PROBLEM REQUIREMENTS. Reproduce every line of the material below word for word, with nothing left out or altered.

DATA EXTRACT.
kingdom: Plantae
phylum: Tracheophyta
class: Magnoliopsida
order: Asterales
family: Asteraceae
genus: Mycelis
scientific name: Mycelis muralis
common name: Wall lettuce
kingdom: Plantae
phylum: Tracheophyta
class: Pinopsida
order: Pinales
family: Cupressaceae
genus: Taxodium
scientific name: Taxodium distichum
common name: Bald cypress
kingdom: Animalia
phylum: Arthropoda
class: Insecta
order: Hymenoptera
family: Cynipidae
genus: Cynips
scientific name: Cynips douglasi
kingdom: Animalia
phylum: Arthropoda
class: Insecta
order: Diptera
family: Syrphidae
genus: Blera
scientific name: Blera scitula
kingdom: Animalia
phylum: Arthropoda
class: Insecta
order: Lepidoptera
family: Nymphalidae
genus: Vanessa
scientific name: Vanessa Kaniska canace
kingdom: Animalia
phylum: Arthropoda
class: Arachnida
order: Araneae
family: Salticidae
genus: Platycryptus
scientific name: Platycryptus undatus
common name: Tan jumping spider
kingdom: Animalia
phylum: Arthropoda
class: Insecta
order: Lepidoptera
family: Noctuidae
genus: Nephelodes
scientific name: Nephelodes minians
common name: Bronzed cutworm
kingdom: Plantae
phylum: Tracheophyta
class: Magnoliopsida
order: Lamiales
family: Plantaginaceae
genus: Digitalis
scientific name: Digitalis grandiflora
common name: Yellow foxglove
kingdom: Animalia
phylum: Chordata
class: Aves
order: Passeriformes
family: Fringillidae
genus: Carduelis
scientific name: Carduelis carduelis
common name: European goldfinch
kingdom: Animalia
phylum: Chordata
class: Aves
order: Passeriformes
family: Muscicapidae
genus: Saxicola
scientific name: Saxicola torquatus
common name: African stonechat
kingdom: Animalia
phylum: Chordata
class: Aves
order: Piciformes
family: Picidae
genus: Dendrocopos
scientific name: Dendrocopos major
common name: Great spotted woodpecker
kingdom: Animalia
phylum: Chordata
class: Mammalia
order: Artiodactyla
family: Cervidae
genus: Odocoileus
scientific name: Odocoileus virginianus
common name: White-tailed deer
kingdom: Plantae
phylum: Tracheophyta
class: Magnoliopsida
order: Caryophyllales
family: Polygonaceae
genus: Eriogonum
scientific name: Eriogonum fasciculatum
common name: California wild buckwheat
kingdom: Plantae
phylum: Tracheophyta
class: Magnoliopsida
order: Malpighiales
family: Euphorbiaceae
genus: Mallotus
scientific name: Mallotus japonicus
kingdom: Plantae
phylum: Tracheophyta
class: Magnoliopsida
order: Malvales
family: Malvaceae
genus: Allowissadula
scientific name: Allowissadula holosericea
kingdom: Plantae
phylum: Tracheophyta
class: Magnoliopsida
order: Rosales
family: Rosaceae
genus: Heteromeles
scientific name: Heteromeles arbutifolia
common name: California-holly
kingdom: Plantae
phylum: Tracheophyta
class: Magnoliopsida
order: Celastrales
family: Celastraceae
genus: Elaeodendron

REPLY.
kingdom: Plantae
phylum: Tracheophyta
class: Magnoliopsida
order: Asterales
family: Asteraceae
genus: Mycelis
scientific name: Mycelis muralis
common name: Wall lettuce
kingdom: Plantae
phylum: Tracheophyta
class: Pinopsida
order: Pinales
family: Cupressaceae
genus: Taxodium
scientific name: Taxodium distichum
common name: Bald cypress
kingdom: Animalia
phylum: Arthropoda
class: Insecta
order: Hymenoptera
family: Cynipidae
genus: Cynips
scientific name: Cynips douglasi
kingdom: Animalia
phylum: Arthropoda
class: Insecta
order: Diptera
family: Syrphidae
genus: Blera
scientific name: Blera scitula
kingdom: Animalia
phylum: Arthropoda
class: Insecta
order: Lepidoptera
family: Nymphalidae
genus: Vanessa
scientific name: Vanessa Kaniska canace
kingdom: Animalia
phylum: Arthropoda
class: Arachnida
order: Araneae
family: Salticidae
genus: Platycryptus
scientific name: Platycryptus undatus
common name: Tan jumping spider
kingdom: Animalia
phylum: Arthropoda
class: Insecta
order: Lepidoptera
family: Noctuidae
genus: Nephelodes
scientific name: Nephelodes minians
common name: Bronzed cutworm
kingdom: Plantae
phylum: Tracheophyta
class: Magnoliopsida
order: Lamiales
family: Plantaginaceae
genus: Digitalis
scientific name: Digitalis grandiflora
common name: Yellow foxglove
kingdom: Animalia
phylum: Chordata
class: Aves
order: Passeriformes
family: Fringillidae
genus: Carduelis
scientific name: Carduelis carduelis
common name: European goldfinch
kingdom: Animalia
phylum: Chordata
class: Aves
order: Passeriformes
family: Muscicapidae
genus: Saxicola
scientific name: Saxicola torquatus
common name: African stonechat
kingdom: Animalia
phylum: Chordata
class: Aves
order: Piciformes
family: Picidae
genus: Dendrocopos
scientific name: Dendrocopos major
common name: Great spotted woodpecker
kingdom: Animalia
phylum: Chordata
class: Mammalia
order: Artiodactyla
family: Cervidae
genus: Odocoileus
scientific name: Odocoileus virginianus
common name: White-tailed deer
kingdom: Plantae
phylum: Tracheophyta
class: Magnoliopsida
order: Caryophyllales
family: Polygonaceae
genus: Eriogonum
scientific name: Eriogonum fasciculatum
common name: California wild buckwheat
kingdom: Plantae
phylum: Tracheophyta
class: Magnoliopsida
order: Malpighiales
family: Euphorbiaceae
genus: Mallotus
scientific name: Mallotus japonicus
kingdom: Plantae
phylum: Tracheophyta
class: Magnoliopsida
order: Malvales
family: Malvaceae
genus: Allowissadula
scientific name: Allowissadula holosericea
kingdom: Plantae
phylum: Tracheophyta
class: Magnoliopsida
order: Rosales
family: Rosaceae
genus: Heteromeles
scientific name: Heteromeles arbutifolia
common name: California-holly
kingdom: Plantae
phylum: Tracheophyta
class: Magnoliopsida
order: Celastrales
family: Celastraceae
genus: Elaeodendron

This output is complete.